Il profilo - Francesco Marone Cinzano

Il conte Francesco Marone Cinzano, dopo una carriera nel settore bancario sulle piazze di New York e Londra e varie cariche nella Cinzano, dal 1992 è proprietario e presidente della Tenuta Col d’Orcia Spa (rilevata nel 1973 dal padre Alberto, con l’obiettivo di contribuire allo sviluppo ed all’affermazione di Montalcino e del suo Brunello sui mercati mondiali) e, dal 1995, è sbarcato nel Nuovo Mondo, precisamente in Cile, dove conduce l’azienda vitivinicola La Reserva de Caliboro. E’ da meno di un anno presidente del Consorzio del Brunello di Montalcino.
Il ritratto - Tenuta Col d’Orcia
La Tenuta Col d’Orcia si estende per 540 ettari complessivi, di cui 142 coltivati a vigneto (106 vitati a Brunello) per una produzione complessiva di 800.000 bottiglie all’anno. I suoi vigneti si trovano sul versante sud del Comune di Montalcino, in una zona collinare che si estende dal Fiume Orcia fino al paese di S.Angelo in Colle, a circa 450 metri di altitudine.
L’azienda si è distinta per l’impegno nella ricerca e nella sperimentazione viticolturale con l’Università di Firenze e di Milano, ma anche per il sapiente equilibrio fra tradizione ed innovazione che sta alla base del suo successo, a partire dal Brunello Riserva “Poggio al Vento”, vino simbolo dell’azienda e vero e proprio cru, ottenuto dal Sangiovese proveniente dall’omonimo vigneto impiantato nel 1974. Un vino affinato per 4 anni in legno (barriques e botte grande) e per 2 anni in bottiglia, che rappresenta una delle massime espressioni del vitigno toscano per eccellenza, frutto del lavoro di una grande azienda ma anche dei preziosi consigli dell’enologo consulente Maurizio Castelli, considerato da più parti come il massimo esperto nella coltivazione e nella vinificazione del Sangiovese.

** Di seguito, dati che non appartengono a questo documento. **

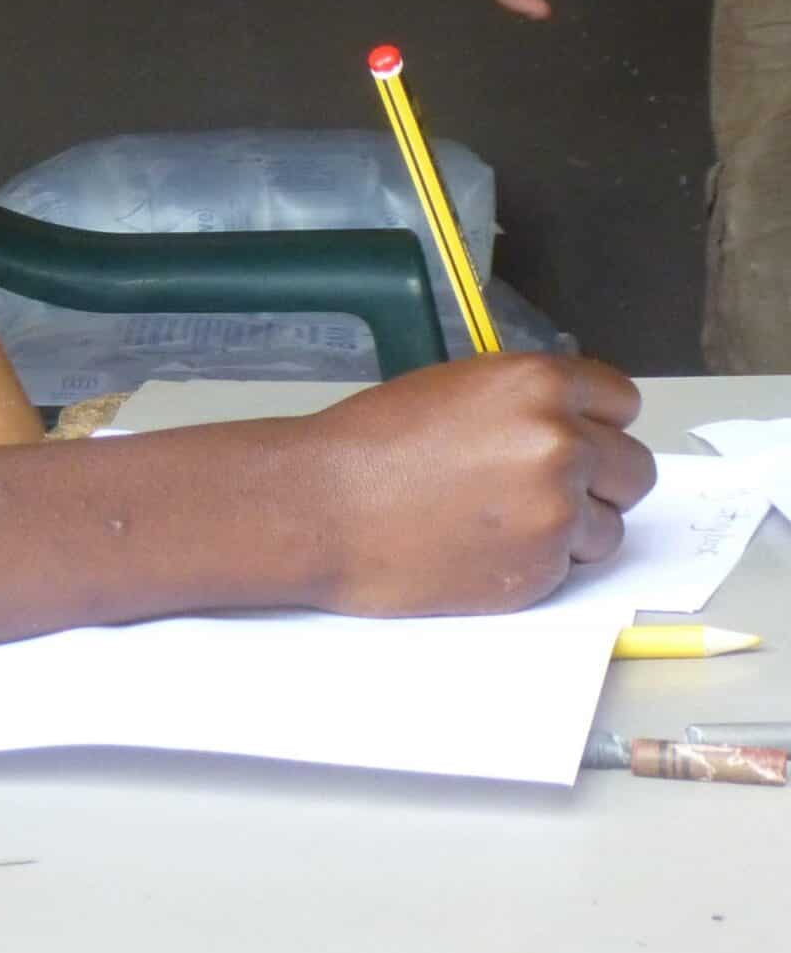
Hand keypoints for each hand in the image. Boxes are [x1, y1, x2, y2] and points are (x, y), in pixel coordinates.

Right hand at [302, 353, 652, 615]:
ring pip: (610, 526)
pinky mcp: (544, 569)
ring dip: (571, 529)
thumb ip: (523, 404)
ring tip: (500, 523)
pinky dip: (537, 563)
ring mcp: (558, 510)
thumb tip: (571, 428)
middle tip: (539, 489)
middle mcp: (562, 442)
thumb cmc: (368, 446)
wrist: (319, 507)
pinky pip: (572, 568)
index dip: (596, 423)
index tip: (575, 438)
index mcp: (538, 384)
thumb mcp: (454, 390)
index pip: (621, 402)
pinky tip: (482, 548)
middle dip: (597, 481)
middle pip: (634, 468)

Il resto della gamma dei vini della Tenuta Col d’Orcia propone il Brunello di Montalcino “base”, il Rosso di Montalcino “Banditella”, il Sant’Antimo “Nearco” (blend di Merlot, Cabernet e Syrah), il SAnt’Antimo Cabernet “Olmaia”, l’Igt “Spezieri” (uvaggio di Sangiovese, Merlot, Cabernet e Ciliegiolo) e il dolce Moscadello di Montalcino “Pascena”.
Il conte Francesco Marone Cinzano, parallelamente, produce vino anche in Cile. La Reserva de Caliboro, 230 ettari conmplessivi, 50 dei quali coltivati a vigneto, è l’azienda cilena di sua proprietà, situata nella valle del Maule, in uno dei terroir più vocati per la produzione di vini rossi. In quest’area andina sorge anche la cantina, costruita verso la fine del XIX. Nei vigneti sono coltivati il Cabernet Sauvignon, Cabernet Franc, Merlot, Mourvèdre, Carménère, Shiraz e Petit Verdot, ma anche Barbera, Montepulciano d’Abruzzo e Tempranillo, che danno vita, al momento, ad un vino aziendale: l’“Erasmo”, da uve Cabernet Sauvignon, Cabernet Franc e Merlot.